* _Request A_
Copy the records exactly, starting with their first line and going on through the line containing "scientific name: Tamias striatus".

Friday, November 30, 2018

Overlord, The Ballad of Buster Scruggs, and The Endless

 
OVERLORD
 
Nazi Zombies!!!! WOOOT!!!!
 
Okay, that’s the silly fanboy horror geek in me. Two of the most “guilt-free” monsters ever created are the zombies and the Nazis. Bring them together and you have a guilt-free experience of blood, guts, and full bore adrenaline body horror and nasty nasty NASTY blood and guts GORE!!!! BRING IT ON!!!!
 
Testosterone pumping, the movie starts and I’m all in…. We’re on a plane, we’re headed into Nazi territory, they’re shooting the plane, they’re jumping, and it’s chaos and madness and war war WAR!!!! And as they make their way through a night-enshrouded wilderness, hunted by Nazis, desperate to aid to mission that will secure Allied victory… my wife leans over to me and whispers “This is boring.”
 
*blink*
 
Boring?!?!!! I shake my head in wonder and point to a screen where a landmine is blowing apart a poor American soldier, where there are hanging corpses in the trees, and where the German Nazi Forces are stalking the dark wilderness outside a small town in France. The mission depends on taking out that communications tower hidden in the bowels of the church where a scientist is performing experiments that will revive dead flesh.
 
Led by a demolitions expert (Wyatt Russell – Son of Kurt and Goldie), the rag tag soldiers are few in number and ill-trained to boot. French translator Ed Boyce (Jovan Adepo), sniper Tibbet (John Magaro) and photographer Morton Chase (Iain De Caestecker) must trust a village woman (Mathilde Ollivier) to lead them through the forest, to the village, and then plan their strategy while hiding in her home near the church. But it isn’t long before they learn about the mysterious experiments taking place and are left battling something far more insidious than just the Third Reich.
 
Boring?

* _Task material_

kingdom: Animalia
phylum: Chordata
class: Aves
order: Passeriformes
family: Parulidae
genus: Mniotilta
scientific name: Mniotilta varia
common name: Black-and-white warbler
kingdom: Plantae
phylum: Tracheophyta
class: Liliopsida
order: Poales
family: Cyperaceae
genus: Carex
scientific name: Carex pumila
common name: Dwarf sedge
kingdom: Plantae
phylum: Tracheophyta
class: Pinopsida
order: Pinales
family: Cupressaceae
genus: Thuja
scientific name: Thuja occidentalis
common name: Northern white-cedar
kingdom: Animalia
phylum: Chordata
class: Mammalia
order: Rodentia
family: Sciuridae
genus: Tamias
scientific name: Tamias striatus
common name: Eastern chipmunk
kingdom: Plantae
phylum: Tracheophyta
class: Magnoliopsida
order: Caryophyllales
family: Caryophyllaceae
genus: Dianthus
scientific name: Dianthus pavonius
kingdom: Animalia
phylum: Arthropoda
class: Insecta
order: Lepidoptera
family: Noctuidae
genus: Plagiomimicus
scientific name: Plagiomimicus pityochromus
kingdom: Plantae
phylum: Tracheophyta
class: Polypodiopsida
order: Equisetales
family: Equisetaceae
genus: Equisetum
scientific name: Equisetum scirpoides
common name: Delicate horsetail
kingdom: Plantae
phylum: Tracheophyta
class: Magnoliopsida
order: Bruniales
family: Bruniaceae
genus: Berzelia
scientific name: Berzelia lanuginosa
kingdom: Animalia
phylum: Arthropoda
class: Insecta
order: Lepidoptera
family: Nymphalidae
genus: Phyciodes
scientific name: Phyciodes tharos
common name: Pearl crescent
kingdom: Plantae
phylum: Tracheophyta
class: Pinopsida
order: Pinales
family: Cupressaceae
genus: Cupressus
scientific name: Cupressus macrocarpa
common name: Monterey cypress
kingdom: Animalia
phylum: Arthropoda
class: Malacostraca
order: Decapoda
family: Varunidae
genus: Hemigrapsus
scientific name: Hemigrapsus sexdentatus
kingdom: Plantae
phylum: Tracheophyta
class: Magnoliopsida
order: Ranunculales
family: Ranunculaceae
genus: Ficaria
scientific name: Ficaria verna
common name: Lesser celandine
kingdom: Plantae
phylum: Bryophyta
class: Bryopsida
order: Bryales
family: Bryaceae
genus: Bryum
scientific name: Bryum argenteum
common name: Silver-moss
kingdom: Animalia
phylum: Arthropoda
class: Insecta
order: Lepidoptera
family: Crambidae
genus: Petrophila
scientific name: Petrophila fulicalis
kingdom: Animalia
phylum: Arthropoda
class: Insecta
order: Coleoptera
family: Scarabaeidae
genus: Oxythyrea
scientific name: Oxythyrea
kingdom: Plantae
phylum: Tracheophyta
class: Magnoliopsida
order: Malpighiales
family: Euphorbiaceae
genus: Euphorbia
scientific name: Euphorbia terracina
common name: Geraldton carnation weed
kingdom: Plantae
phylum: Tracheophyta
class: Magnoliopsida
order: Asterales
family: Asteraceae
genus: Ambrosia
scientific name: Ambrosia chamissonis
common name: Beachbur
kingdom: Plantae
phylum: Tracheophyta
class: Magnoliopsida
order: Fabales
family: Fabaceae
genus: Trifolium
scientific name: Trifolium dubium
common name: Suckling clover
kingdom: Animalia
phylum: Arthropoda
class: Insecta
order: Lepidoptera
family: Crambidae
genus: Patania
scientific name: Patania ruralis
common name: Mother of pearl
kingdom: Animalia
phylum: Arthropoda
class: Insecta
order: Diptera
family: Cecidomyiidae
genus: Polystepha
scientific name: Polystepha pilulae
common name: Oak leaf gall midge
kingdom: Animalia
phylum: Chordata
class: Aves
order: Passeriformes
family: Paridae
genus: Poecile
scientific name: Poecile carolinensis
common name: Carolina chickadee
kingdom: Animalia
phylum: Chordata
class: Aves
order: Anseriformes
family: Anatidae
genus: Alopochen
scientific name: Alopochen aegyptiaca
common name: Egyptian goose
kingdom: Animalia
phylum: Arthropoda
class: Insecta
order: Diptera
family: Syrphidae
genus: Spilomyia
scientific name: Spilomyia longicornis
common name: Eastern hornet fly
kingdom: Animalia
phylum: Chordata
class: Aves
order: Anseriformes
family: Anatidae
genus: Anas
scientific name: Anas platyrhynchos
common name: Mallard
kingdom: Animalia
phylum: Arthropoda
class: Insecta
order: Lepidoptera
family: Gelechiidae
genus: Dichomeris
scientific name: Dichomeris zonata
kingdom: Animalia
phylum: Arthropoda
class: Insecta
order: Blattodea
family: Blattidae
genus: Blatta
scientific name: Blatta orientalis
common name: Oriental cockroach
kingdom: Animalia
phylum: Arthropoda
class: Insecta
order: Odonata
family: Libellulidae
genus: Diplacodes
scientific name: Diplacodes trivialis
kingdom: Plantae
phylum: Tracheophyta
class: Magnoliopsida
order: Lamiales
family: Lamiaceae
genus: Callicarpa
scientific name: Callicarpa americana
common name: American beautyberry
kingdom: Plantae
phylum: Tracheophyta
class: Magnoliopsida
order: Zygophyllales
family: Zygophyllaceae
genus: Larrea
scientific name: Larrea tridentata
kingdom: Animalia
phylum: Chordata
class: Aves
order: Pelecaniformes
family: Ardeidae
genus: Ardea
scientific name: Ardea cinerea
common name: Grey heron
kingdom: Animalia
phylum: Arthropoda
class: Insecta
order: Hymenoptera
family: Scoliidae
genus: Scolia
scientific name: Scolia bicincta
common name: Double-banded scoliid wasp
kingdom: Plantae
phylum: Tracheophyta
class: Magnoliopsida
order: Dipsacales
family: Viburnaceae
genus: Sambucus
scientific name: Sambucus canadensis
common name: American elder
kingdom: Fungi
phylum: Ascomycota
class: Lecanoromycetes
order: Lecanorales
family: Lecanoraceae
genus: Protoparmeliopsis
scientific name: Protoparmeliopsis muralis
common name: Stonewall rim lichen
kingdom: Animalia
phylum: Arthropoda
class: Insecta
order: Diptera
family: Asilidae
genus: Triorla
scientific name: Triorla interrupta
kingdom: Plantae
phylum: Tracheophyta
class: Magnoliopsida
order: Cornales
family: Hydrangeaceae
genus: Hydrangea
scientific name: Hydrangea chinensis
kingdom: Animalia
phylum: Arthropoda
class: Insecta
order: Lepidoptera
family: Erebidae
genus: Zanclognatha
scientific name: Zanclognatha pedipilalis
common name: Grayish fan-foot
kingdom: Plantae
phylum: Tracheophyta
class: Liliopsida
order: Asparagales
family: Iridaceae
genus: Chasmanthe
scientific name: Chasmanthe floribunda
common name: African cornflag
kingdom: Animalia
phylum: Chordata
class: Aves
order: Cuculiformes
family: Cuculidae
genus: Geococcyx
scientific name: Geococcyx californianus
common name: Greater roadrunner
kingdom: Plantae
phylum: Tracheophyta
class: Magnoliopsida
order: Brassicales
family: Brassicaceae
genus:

* _Request B_
Answer these questions about the movie review above.
(i) Who plays the French translator Ed Boyce?
(ii) What does the writer's wife whisper during the movie?
(iii) Where is the communications tower hidden?

* _Exercise response A_
kingdom: Animalia
phylum: Chordata
class: Aves
order: Passeriformes
family: Parulidae
genus: Mniotilta
scientific name: Mniotilta varia
common name: Black-and-white warbler
kingdom: Plantae
phylum: Tracheophyta
class: Liliopsida
order: Poales
family: Cyperaceae
genus: Carex
scientific name: Carex pumila
common name: Dwarf sedge
kingdom: Plantae
phylum: Tracheophyta
class: Pinopsida
order: Pinales
family: Cupressaceae
genus: Thuja
scientific name: Thuja occidentalis
common name: Northern white-cedar
kingdom: Animalia
phylum: Chordata
class: Mammalia
order: Rodentia
family: Sciuridae
genus: Tamias
scientific name: Tamias striatus

* _Exercise response B_
(i) Jovan Adepo
(ii) "This is boring."
(iii) In the bowels of the church